ただ、カヨの半開きの唇から漏れる吐息と、それを頬杖ついて眺めるおっさんのタバコ臭い吐息だけがやけにリアルだった。
「構わねえ、続けさせろ」
すぐそばにある、ニヤニヤしたままのおっさんの顔。
それすら気にならないくらい、カヨに欲情をしていた。
愛撫をする余裕なんてない。
早く挿れたくてたまらなかった俺は、カヨの両脚を広げると、有無を言わさずシンボルをぶち込んだ。
「あああっ!!」
カヨの美しい眉が淫らに歪む。
「く……」
カヨの中は十分過ぎるほど濡れていて、粘液に塗れながら内部の柔肉が優しくぺニスを呑み込むのだった。
上から見下ろすカヨは本当にいい女だ。
潤んだ瞳が堪らなくて、愛情なんて一切ないはずなのに、俺は何故かカヨに優しくキスをした。
「ん……」
自然とカヨの手も俺の背中にまわり、柔らかい胸が潰れるほどきつく抱き合った。
そして、髪をとかしてやりながら、ゆっくり俺達は絶頂へ向かい始めた。
おっさんのにやけた視線を浴びながら、なぜ俺にカヨとセックスをさせたのかわからないまま。

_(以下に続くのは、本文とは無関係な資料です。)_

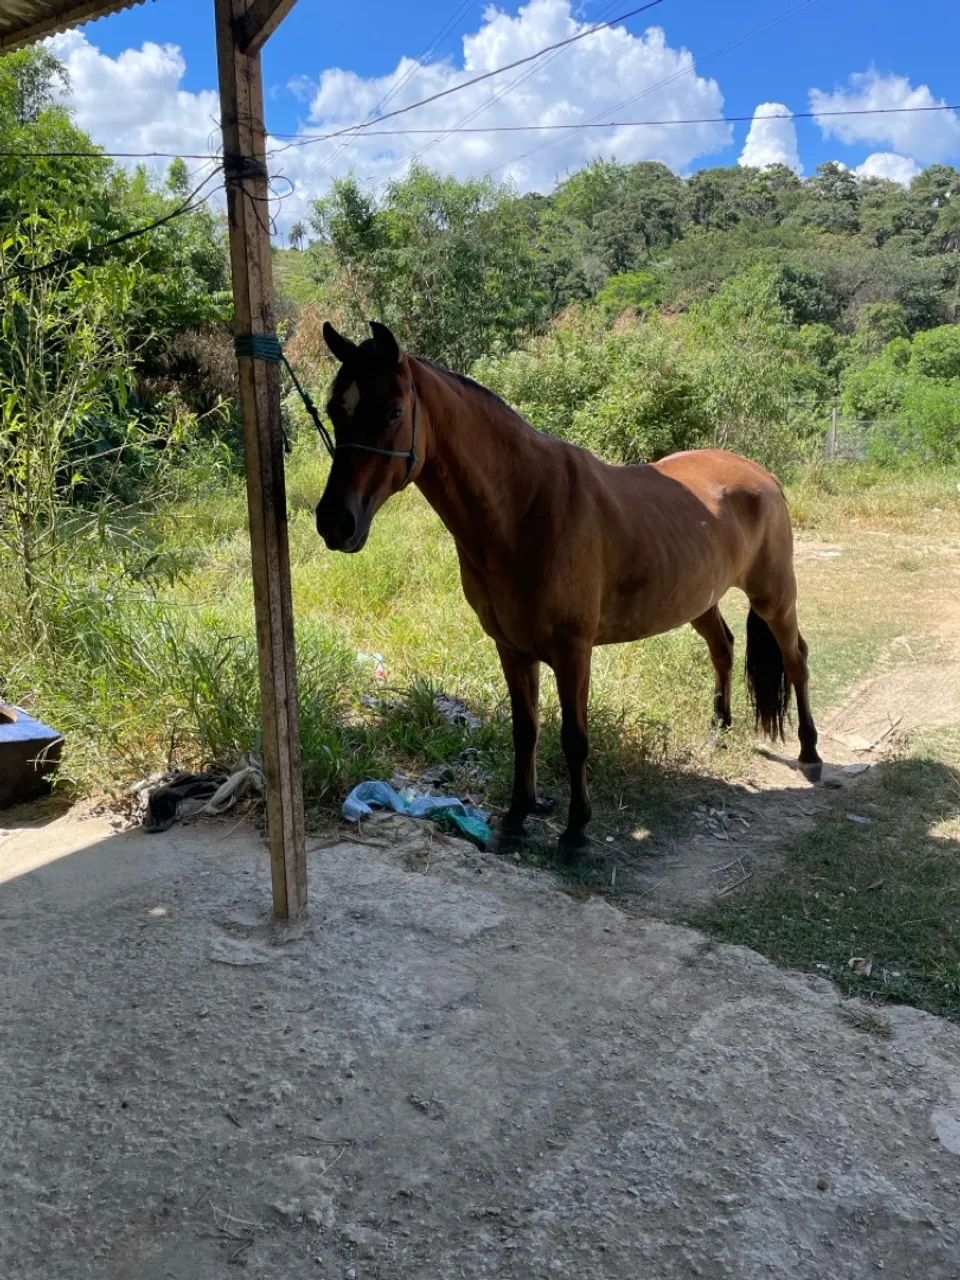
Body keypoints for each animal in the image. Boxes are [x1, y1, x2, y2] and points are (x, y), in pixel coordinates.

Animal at [315, 320, 822, 857]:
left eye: (393, 412)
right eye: (335, 409)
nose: (335, 522)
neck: (524, 508)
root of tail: (763, 476)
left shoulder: (573, 650)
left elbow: (574, 737)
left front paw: (576, 830)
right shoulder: (512, 648)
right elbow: (525, 731)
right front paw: (517, 815)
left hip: (774, 597)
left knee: (795, 659)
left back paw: (810, 751)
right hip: (699, 598)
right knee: (722, 648)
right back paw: (719, 728)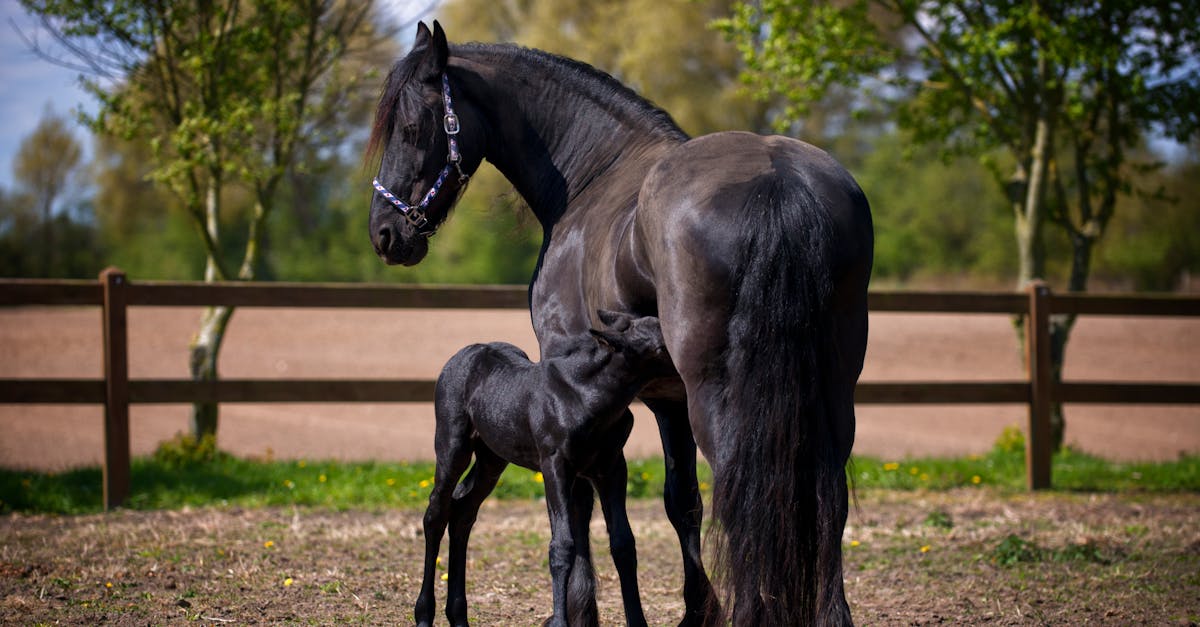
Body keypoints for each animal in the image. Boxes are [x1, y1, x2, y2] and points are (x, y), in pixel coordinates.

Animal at [417, 311, 674, 627]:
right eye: (660, 346)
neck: (587, 397)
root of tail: (462, 355)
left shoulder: (612, 467)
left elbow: (623, 543)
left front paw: (638, 621)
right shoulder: (554, 464)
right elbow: (562, 545)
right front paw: (560, 621)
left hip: (492, 458)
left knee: (463, 512)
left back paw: (459, 616)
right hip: (452, 446)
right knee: (436, 513)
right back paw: (424, 614)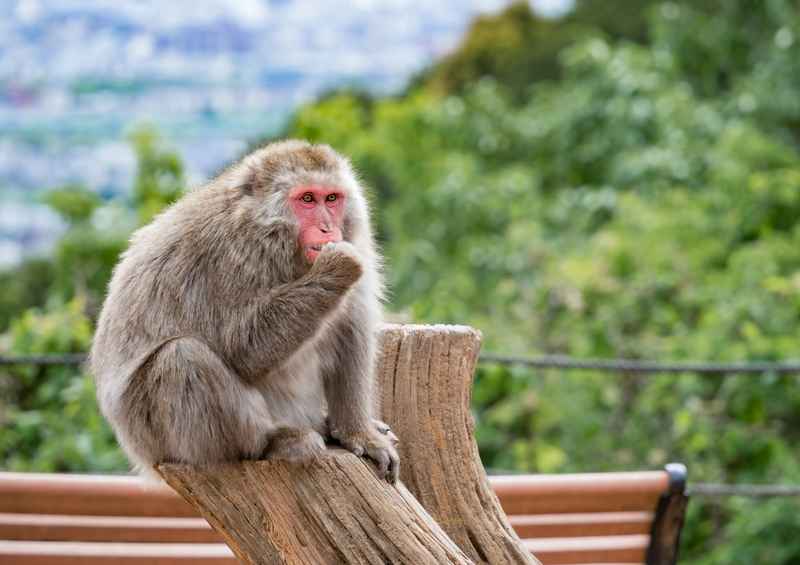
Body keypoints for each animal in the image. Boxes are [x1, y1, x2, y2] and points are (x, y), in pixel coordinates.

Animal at [90, 139, 399, 482]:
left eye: (331, 199)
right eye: (307, 198)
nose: (327, 228)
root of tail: (141, 456)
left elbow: (350, 330)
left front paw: (357, 433)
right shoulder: (230, 254)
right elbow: (243, 348)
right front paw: (336, 267)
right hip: (153, 437)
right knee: (182, 357)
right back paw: (270, 443)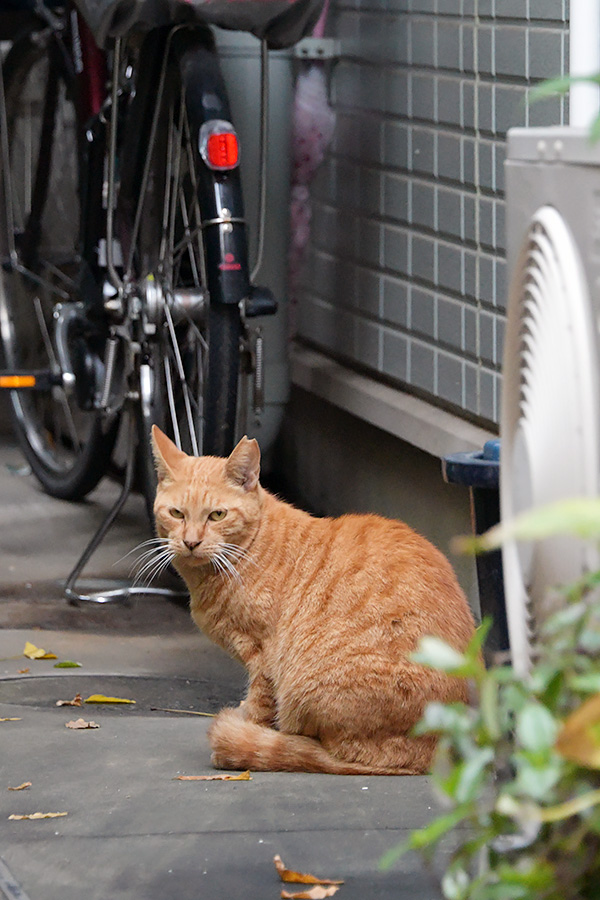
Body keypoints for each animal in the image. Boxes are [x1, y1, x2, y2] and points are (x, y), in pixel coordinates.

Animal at [152, 428, 476, 772]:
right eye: (176, 514)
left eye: (217, 515)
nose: (191, 542)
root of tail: (441, 749)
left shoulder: (263, 657)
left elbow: (259, 706)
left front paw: (247, 726)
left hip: (306, 687)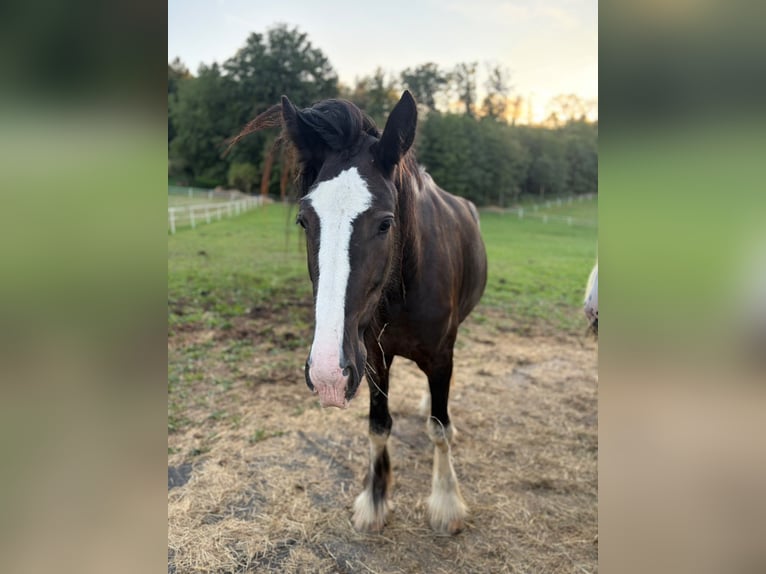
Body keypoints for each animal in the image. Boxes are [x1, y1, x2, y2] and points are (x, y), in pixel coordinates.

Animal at [233, 91, 487, 534]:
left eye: (385, 223)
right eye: (304, 221)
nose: (327, 376)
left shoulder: (440, 356)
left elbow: (439, 429)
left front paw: (445, 503)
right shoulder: (373, 357)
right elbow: (378, 426)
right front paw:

もし、この頃の俺がおっさんの意図を知っていたら、この場でカヨを抱かなかっただろうか。
「ん……ああっ……! いいっ……!」
――否。
きっと俺の運命は、あのレクサスに乗り込んだ時から決まっていたんだろう。
AV業界に堕ちて、金を稼ぐこと。
いわばこれは、採用試験のようなものだったのだ。
そうとも知らずに俺は、仰け反るカヨの細い腰を掴んでは、無我夢中で自らの欲望を彼女にぶつけていた――。